祈りのかたち-林和清『去年マリエンバートで』歌集評-(三沢左右)

祈りのかたちかへぬ手があり弥勒がくる五十六億七千万年後にも


 スケールの大きな一首である。ただ、それゆえに林の歌の特質である手触りのある存在感はやや希薄だ。しかし、私はここに林が深く希求するものが潜むように思われる。本書は林の第四歌集である。この一冊を、「祈り」というテーマから読み解いてみたい。

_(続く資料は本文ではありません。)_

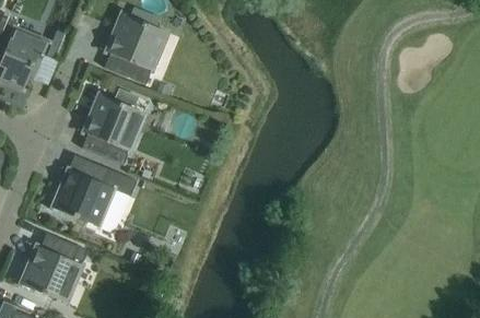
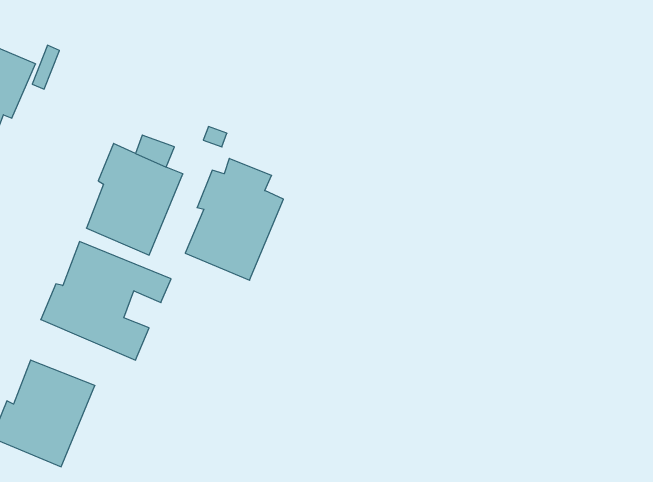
building: [104,5,167,84] -> [185,158,283,280]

沈黙のなかに棲みつく黒い犬を見ながら話す、いや話さうとする
善も悪もみんな燃やせば簡単だアメリカの洗濯機はごつつう廻る


 林の歌には、常にむき出しの実感がある。一首目、下の句の言いさしに身体性が滲む。この一首以外にも、間投助詞や口語・方言を用いた独白的な表現、また言いよどむようなリズムなどが歌集中には散見される。
 詩的飛躍を試みる際、林は身体性や実感を離れて言葉を操ることをしない。歌集には意外にも機知や発見の歌が少ないが、対象に触れた瞬間の感触をこそ歌に詠み込もうという意識が働くのだろう。
 東京大空襲に取材した二首目、「洗濯機」という身近な対象を用いた取り合わせと「ごつつう廻る」の方言は、前述した林の特質が余すところなく発揮されており、非常に印象的である。そして林のこの実感は、空襲というテーマからも伺えるように、「過去の記憶」、そして「死」のイメージと結びつく。

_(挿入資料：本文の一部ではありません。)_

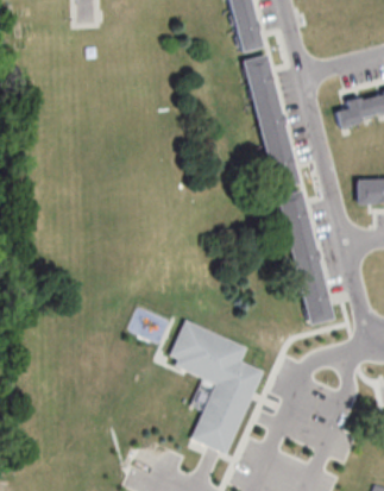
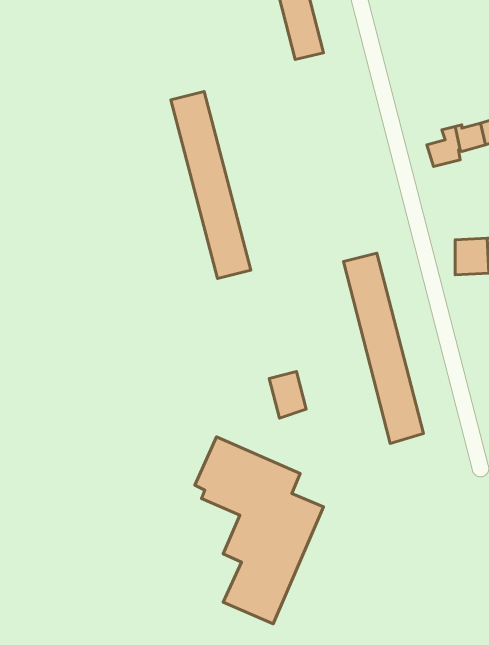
building: [243,56,300,189] -> [171,92,251,279]
building: none -> [269,372,306,418]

ゐないけどいつもゐるのだこれからは永久凍土のやうな記憶
くひちがふ会話の端に見えてくる記憶の池に石を投げこむ


 一首目、存在に非在が重なるという、記憶のはらむ逆説が「けど」の一語で端的に示される。記憶は現実とときに重なり、ときに食い違う。
死んでない人のことを想ふ日もあれば欅がまた葉を降らす
 生者をあえて「死んでない人」と呼ぶ、屈折した歌である。「想ふ」の語は、生者を前にしつつ「死者を想起する」ような実感を含むように感じられる。こうした感覚は歌集中に何度も繰り返される。
死んだ父に嫌はれるといふけつたいな思ひがよぎり寒夜すぐ消ゆ
父はやや窶れて来たり微笑みのまま棺にねむる死後二日めに
 父親の死に関する歌もまた、非常に生々しい感覚を詠いながらも多くの倒錯を含む。それは死者が生者を嫌い、死後に窶れるという内容上の倒錯だけではない。構成上も、一首目はp15に、二首目はp48に置かれ、死が生に先行するような時系列が現出する。

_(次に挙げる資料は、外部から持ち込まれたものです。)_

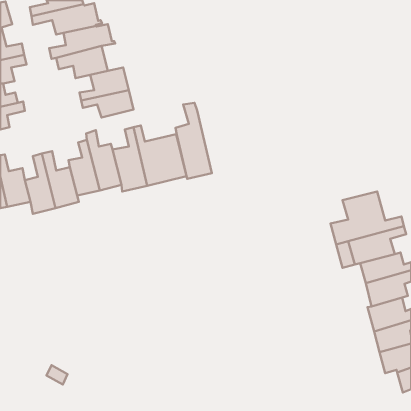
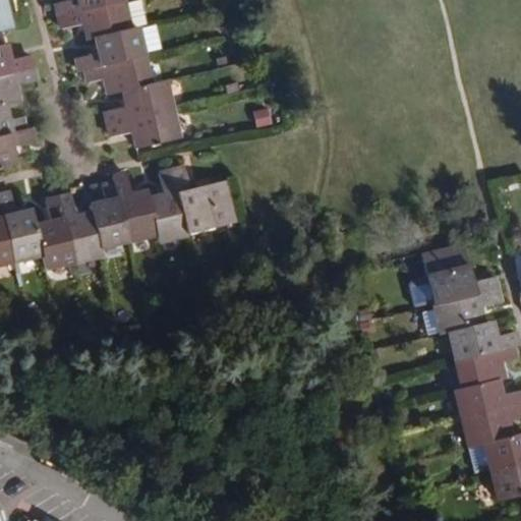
building: [175,103,212,179] -> none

みんな父を母を老いしめ……老ゆといふ語の使役法かんがへてゐる


 さらに肉親に関する歌を引く。林が「老いしめ」に感じる引っ掛かりは、自発動詞を使役形にする不安定さによるものであるが、想像を逞しくすると、そこには「生かしむ」「死なしむ」という使役法が潜んではいないだろうか。ここに私は「記憶が死者を生かしめる」という主題を見る。
いくつもの地で生まれいくつもの地で死せる美女あり否まだ死なぬ
 小野小町を詠んだ一首。伝説的な歌人を題材に、「記憶が死者を生かしめる」という感覚が端的に詠み上げられる。この感覚は反転して林自身の存在に向かう。
 非常に林らしいモチーフのひとつに「死者に見つめ返される歌」がある。


虫(むし)襖(あを)といふ嫌な青さの色がある暗みより公家が見詰めるやうな
寒月に遠く清水寺が見ゆ死者からもこちらが見えてゐるだらう


 どちらも手触りを伴う恐ろしい感覚の歌であるが、同時に本論の冒頭に置いた「祈りのかたち」の一首の時間的スケール感とも通底するようだ。
死者を見詰めることは自身の死を見詰めるということである。この営為のはらむ根源的な恐怖を、林はその感触までも歌によって表現する。
 しかし、そのまなざしが死者を通して自身に向いたとき、恐怖は反転して希望となる。林は、死者を生かしめるというモチーフを執拗に詠うことで、同時に死者と等置された自己の新生を希求する。死を恐れながら、その先に新しい形の生を見出す、そうした深い「祈り」が本歌集のテーマである。